Written task –
Render every line of text in the material below as a numbered list, omitting blank lines and leaving the pictures out of the answer.

Provided data –
--

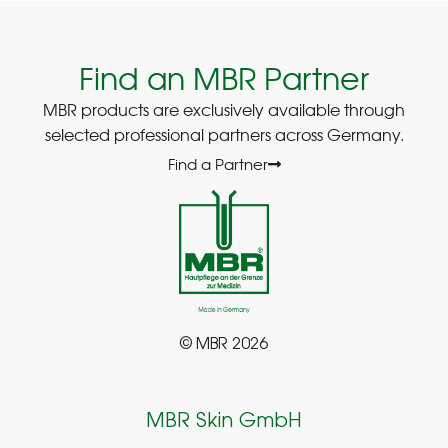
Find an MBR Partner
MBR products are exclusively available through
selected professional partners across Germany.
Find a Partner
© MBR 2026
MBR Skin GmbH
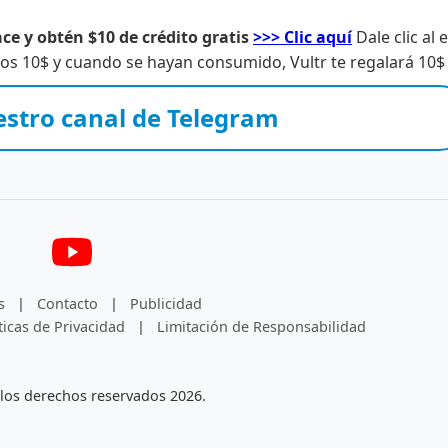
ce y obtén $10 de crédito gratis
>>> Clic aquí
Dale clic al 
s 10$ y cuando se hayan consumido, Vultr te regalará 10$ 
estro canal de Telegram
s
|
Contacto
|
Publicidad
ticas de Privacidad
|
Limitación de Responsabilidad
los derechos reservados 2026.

--

Answer section –
1. Find an MBR Partner
2. MBR products are exclusively available through
3. selected professional partners across Germany.
4. Find a Partner
5. © MBR 2026
6. MBR Skin GmbH
7. ce y obtén $10 de crédito gratis
8. >>> Clic aquí
9. Dale clic al 
10. s 10$ y cuando se hayan consumido, Vultr te regalará 10$ 
11. estro canal de Telegram
12. s
13. |
14. Contacto
15. |
16. Publicidad
17. ticas de Privacidad
18. |
19. Limitación de Responsabilidad
20. los derechos reservados 2026.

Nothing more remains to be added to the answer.